I mentioned in my first Bellwether post that Eden approves when his sister, Iris, improbably befriends Oscar. Was Oscar’s entrance into Kings College Chapel, the catalyst of the story, caused by Eden playing the church organ? That’s Eden’s view of reality. That by the playing of certain sequences of notes he can compel behavior according to ancient baroque principles of the power of music. He approves of Oscar because he thinks his sister’s new friend demonstrates his power.

The Bellwether estate has an additional building that serves as a guest house. It contains a large organ. Eden uses the organ to amplify his abilities. He believes that the right combination of notes can effect any change he wishes. The gang falls into helping Eden create compelling hypnotic concerts in the organ house.

Benjamin Wood’s descriptions of Eden’s playing are a marvel.
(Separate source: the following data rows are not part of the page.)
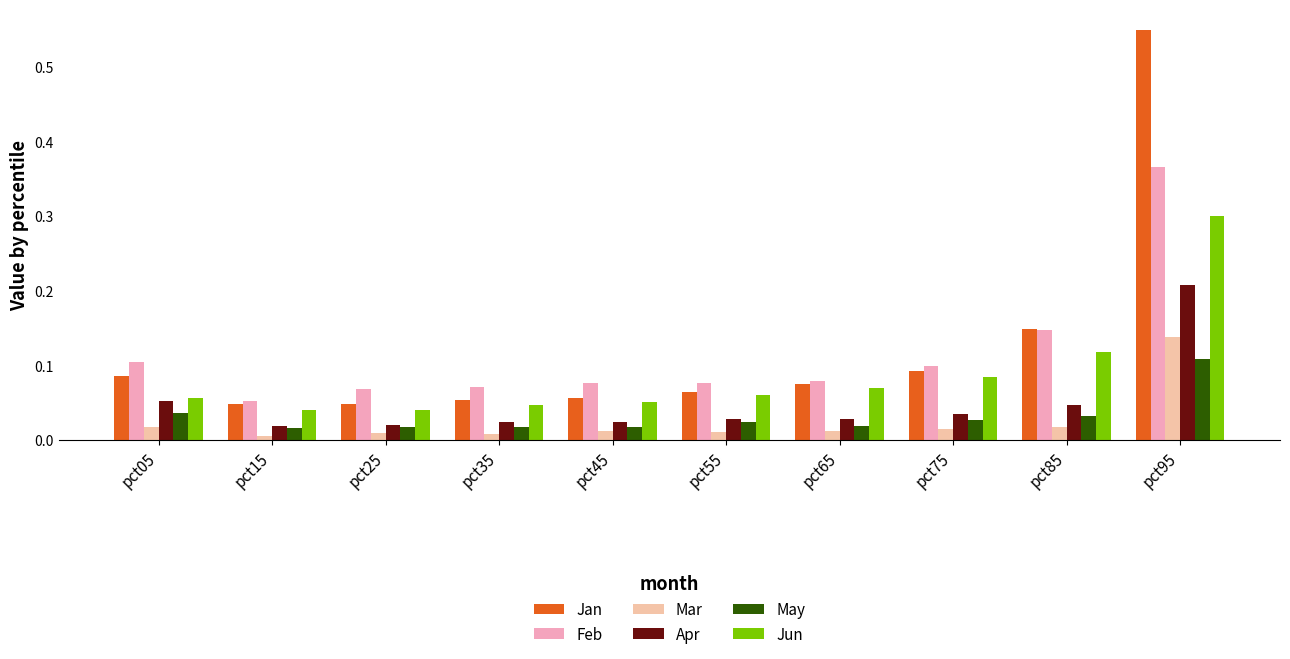

How many categories are shown in the chart?

10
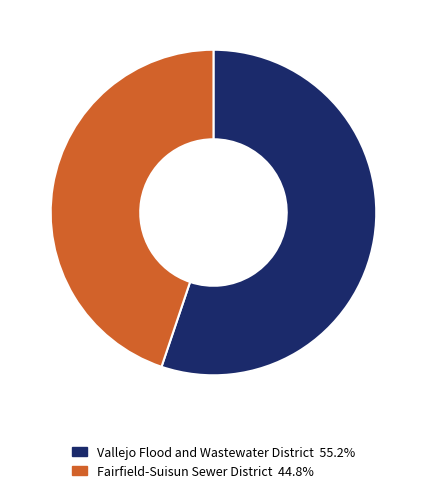

Which category has the smallest portion of the pie?

Fairfield-Suisun Sewer District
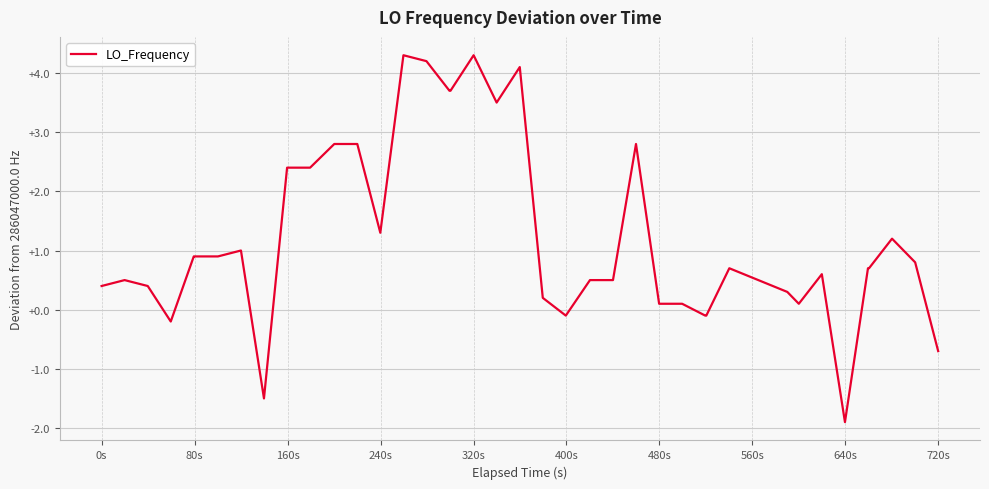

How many values are above zero?

33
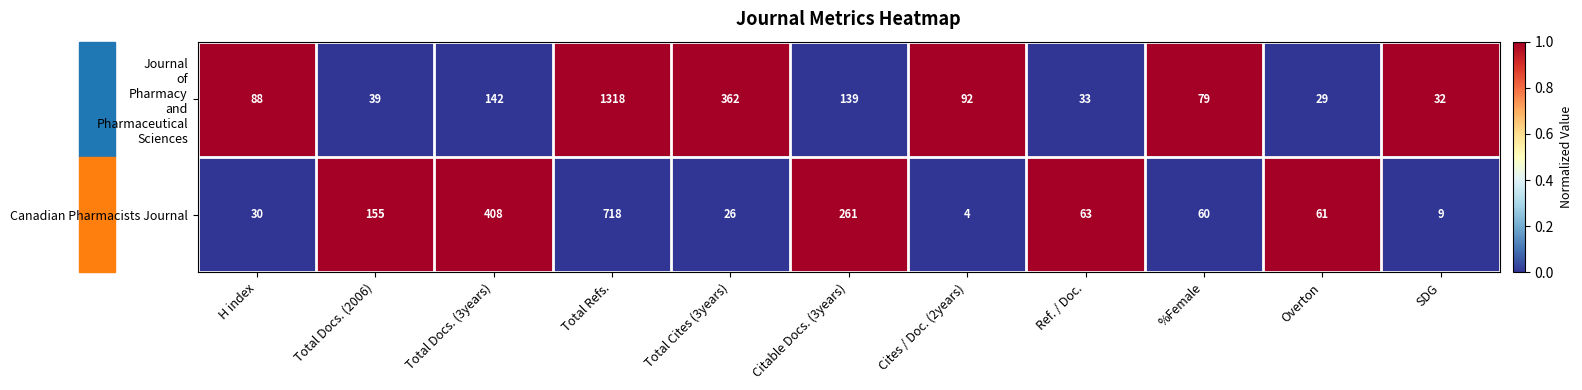

Rank the categories by Canadian Pharmacists Journal value from lowest to highest.

Cites / Doc. (2years), SDG, Total Cites (3years), H index, %Female, Overton, Ref. / Doc., Total Docs. (2006), Citable Docs. (3years), Total Docs. (3years), Total Refs.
Your ears will vibrate as you read.

The Gay Oldsters

I’ve mentioned Doctor Paulsen, the mid-eighties resident of the nursing home who is Oscar’s best eldest friend in my first Bellwether post. Paulsen is gay and his aborted relationship with Herbert Crest, a writer of books on clinical psychology, balances the improbable spin on reality that is Eden Bellwether’s mind. Although Crest and Paulsen have been estranged for decades, it’s touching how proud Paulsen was to be (officially) the third most important person in Crest’s life.

Moving also is BW’s depiction of the realities of old age. There is no patronizing sentimentality in Wood’s view of aging. It’s a horror show of declining physical and mental abilities. As his last work of published literature, Crest, slowly dying of cancer, is determined to demonstrate that hope is a delusion, virtually a pathology.

Making Crest a leading expert on the narcissistic personality re-frames the story as realistic even as Eden is applying his brilliance to undermine that realism. It’s fascinating to have a character in a story who ends up creating a dynamic realism by trying to undermine the premises of that story. Eden challenges fact. He counterpoises faith in himself to fact. He’s Faust at Cambridge. It’s the frail elderly Crest against the youthful, potent Eden. They’re oppositional even without meeting each other.

The Documents Are Sealed

I’ve hinted at a wildly improbable tale about a group of extravagantly talented university students who have every right to think well of themselves. One of their number aborts a realistic personality in favor of a degree of self-esteem that would virtually create a god if it were actual.

This is a realist novel that seals the book on any attempt to achieve a magical solution. But in saying that the documents are sealed, we are implying that there might have been something to seal off. Benjamin Wood renders his work more memorable by not speaking the whole truth but allowing us to speculate on what it is. And when you close the book, you’ll end up missing the gang at Cambridge as if they were your own friends. The Bellwether Revivals by Benjamin Wood, published by Viking, can be read by civilians on July 2nd.